#### SELECTED EXTRACT:
####
Eastside Eye Associates was started in 1975 by Dr. Julius Shulman. Since then we have evolved into a multispecialty ophthalmology practice with specialists in laser vision correction, cataract surgery, glaucoma, retinal diseases, ophthalmic plastic surgery, contact lenses, general eye care and eyeglass dispensing. Dr. Dalia Nagel recently joined our staff, expanding our services and hours of operation. We take great pride in offering the most technologically advanced developments in ophthalmology, along with individualized and personal attention to our patients.
Dr. Julius Shulman is a board certified highly skilled LASIK surgeon using state of the art equipment including the Intralase bladefree laser, the VISX S4 excimer laser with advanced eye-tracking capabilities and CustomVue wavefront technology with Iris registration. If you are seeking LASIK in NYC please call us for a complimentary screening.The safety of all-laser LASIK using blade-free Intralase and a customized laser profile is unprecedented. All-laser LASIK is now approved by NASA and the United States Air Force.
Modern cataract surgery in the average patient now takes about 20 minutes or less, with the patient resuming normal activity shortly after surgery. The incision to remove the cataract is so small that stitches are usually unnecessary and healing is largely completed in a week or two. With the advent of microsurgery and the intraocular lens implant , cataracts no longer have to "ripen" and can be removed at any stage.
Glaucoma is a disease of the optic nerve, which becomes damaged from a build up of fluid and pressure inside the eye. Although the earliest sign of glaucoma is usually elevated intraocular pressure, many patients do not demonstrate this elevation but sustain optic nerve damage from what is considered a normal pressure. Detection of this and other types of glaucoma rely on detecting a change in the shape of the optic nerve and a loss of parts of your field of vision.
In the center of the retina, similar to the central bulls-eye of a target, is the macula, the most sensitive part of the retina and the part that gives precise vision for reading and driving. Some common disorders of the retina include macular degeneration, "floaters" and retinal detachment. Many patients with macular degeneration can now be treated with vitamins and medication to avert severe vision loss.
####
#### STUDY MATERIAL:
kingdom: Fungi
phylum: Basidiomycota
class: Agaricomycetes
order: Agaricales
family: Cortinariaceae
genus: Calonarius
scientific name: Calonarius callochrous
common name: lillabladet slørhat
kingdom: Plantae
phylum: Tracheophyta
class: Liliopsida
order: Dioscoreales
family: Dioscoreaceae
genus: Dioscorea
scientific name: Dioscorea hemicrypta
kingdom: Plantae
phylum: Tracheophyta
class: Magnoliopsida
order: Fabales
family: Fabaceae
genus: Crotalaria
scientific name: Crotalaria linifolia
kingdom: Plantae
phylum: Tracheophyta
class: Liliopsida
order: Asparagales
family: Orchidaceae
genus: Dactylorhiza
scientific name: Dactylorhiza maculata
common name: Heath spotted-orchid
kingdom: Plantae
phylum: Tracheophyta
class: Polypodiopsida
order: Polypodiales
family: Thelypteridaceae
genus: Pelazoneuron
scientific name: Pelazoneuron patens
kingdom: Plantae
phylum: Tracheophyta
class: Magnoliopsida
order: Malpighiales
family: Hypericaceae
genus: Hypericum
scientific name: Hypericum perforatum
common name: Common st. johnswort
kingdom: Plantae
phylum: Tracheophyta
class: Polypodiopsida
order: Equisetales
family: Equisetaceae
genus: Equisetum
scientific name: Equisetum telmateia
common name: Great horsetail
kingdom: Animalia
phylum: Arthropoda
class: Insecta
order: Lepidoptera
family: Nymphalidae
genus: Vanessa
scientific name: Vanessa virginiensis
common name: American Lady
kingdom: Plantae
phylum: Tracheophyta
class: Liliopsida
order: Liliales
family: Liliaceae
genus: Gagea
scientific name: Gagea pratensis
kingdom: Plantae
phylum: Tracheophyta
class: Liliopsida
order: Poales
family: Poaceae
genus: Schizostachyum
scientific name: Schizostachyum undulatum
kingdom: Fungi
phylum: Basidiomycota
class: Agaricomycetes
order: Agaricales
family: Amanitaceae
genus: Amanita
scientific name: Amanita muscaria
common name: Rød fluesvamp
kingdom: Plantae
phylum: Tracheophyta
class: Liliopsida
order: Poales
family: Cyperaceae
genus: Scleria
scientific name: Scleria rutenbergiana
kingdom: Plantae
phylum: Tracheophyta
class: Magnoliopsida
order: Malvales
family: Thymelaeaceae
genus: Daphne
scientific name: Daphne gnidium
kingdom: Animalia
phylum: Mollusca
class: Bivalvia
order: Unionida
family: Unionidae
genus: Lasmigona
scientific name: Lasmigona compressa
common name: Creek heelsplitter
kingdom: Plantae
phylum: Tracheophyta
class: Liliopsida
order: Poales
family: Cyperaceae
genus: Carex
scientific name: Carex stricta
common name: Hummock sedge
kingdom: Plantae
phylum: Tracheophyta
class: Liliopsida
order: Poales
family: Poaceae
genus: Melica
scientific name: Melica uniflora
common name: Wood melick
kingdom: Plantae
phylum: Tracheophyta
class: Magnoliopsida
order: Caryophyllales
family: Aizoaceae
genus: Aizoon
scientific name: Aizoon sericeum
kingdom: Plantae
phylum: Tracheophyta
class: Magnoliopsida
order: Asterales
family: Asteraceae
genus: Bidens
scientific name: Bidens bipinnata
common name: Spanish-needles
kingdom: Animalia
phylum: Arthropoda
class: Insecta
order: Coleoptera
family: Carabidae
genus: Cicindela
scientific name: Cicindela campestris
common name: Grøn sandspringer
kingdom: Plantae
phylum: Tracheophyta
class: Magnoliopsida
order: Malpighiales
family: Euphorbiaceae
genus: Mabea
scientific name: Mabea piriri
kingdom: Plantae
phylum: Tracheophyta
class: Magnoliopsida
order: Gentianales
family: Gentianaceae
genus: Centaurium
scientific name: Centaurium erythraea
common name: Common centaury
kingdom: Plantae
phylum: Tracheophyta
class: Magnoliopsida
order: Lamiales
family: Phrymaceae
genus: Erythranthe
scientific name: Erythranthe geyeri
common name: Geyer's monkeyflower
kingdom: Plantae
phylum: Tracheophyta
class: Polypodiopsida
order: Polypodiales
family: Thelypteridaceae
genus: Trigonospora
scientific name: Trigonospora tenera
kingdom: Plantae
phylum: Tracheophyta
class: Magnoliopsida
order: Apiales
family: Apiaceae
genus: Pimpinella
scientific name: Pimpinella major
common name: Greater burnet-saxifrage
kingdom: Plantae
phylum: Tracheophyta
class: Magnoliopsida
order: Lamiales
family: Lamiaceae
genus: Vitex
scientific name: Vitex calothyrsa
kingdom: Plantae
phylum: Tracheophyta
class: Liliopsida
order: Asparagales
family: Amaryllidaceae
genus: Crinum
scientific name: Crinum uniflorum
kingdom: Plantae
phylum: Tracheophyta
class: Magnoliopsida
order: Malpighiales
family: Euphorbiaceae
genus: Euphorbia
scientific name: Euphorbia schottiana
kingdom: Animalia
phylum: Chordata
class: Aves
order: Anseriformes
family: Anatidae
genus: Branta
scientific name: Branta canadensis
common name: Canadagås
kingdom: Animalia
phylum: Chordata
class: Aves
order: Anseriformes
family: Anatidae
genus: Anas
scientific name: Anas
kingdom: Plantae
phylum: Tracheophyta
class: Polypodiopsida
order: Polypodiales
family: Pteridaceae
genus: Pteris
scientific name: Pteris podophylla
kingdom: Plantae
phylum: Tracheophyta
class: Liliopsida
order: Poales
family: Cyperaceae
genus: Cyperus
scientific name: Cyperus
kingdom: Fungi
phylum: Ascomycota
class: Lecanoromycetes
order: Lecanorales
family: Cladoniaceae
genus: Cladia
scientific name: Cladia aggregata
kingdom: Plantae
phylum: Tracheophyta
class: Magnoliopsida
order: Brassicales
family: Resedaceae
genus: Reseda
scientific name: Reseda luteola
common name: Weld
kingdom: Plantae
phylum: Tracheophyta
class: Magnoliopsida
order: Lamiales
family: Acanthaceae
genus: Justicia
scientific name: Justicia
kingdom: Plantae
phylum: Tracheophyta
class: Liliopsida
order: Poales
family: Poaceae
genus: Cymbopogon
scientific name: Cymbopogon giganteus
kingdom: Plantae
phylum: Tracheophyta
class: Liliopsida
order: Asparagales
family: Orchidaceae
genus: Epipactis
####
#### YOUR GOAL:
Please write what comes next in the Eastside Eye Associates text, picking up after its final sentence.

#### RESPONSE TO THE EXERCISE:
PRK, or photorefractive keratectomy, preceded LASIK and was the first modern LVC operation widely used. Although it is still much less popular than LASIK, PRK is still preferable for many patients, especially those unsuitable for LASIK due to a thin or irregular cornea. During PRK no corneal flap is created. The epithelium, the thin layer of cells on the surface of the cornea, is removed by one of several methods, leaving a well-defined round defect or abrasion, large enough to accommodate the laser treatment.
Once the epithelium is removed, the actual laser treatment is identical to that of LASIK, and the results of the two procedures are essentially the same. The main difference is in healing time. In PRK it takes several days to a week or more for the epithelium to regenerate and cover the ablated or lasered area. During this healing period the patient wears a soft contact lens 24/7 that acts like a Band-Aid to cover the cornea and allow the new tissue to grow back. The contact lens is placed on the cornea by the surgeon at the completion of the laser treatment, and goes a long way in preventing pain and keeping the patient comfortable.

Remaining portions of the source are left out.